DIRECTIVE: Repeat the lines in the listing below word for word, from the line containing "What best describes you?" up to and including the line containing "Preteen to teen".

PROVIDED RECORDS:
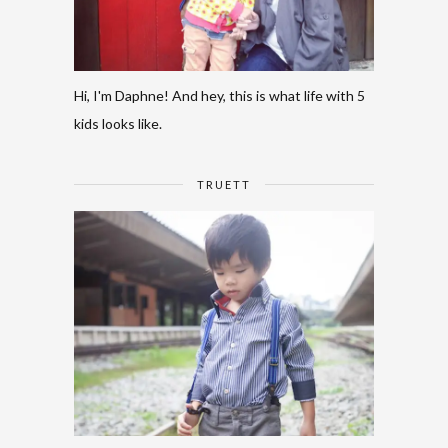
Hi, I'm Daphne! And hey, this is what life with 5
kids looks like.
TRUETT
...
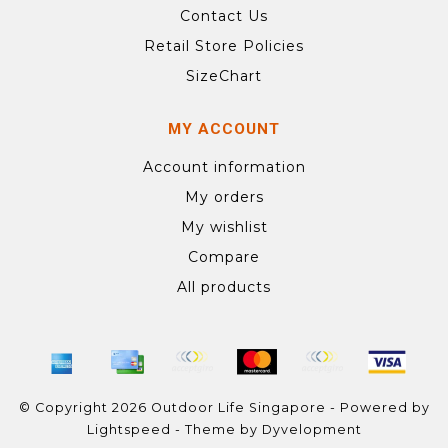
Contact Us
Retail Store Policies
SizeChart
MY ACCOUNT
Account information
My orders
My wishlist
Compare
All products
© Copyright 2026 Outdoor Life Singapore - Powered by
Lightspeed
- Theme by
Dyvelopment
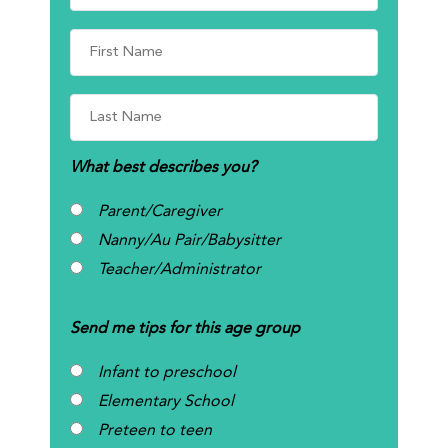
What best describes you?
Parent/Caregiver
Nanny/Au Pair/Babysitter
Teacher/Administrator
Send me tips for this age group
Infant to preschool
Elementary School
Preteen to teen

SOLUTION:
What best describes you?
Parent/Caregiver
Nanny/Au Pair/Babysitter
Teacher/Administrator
Send me tips for this age group
Infant to preschool
Elementary School
Preteen to teen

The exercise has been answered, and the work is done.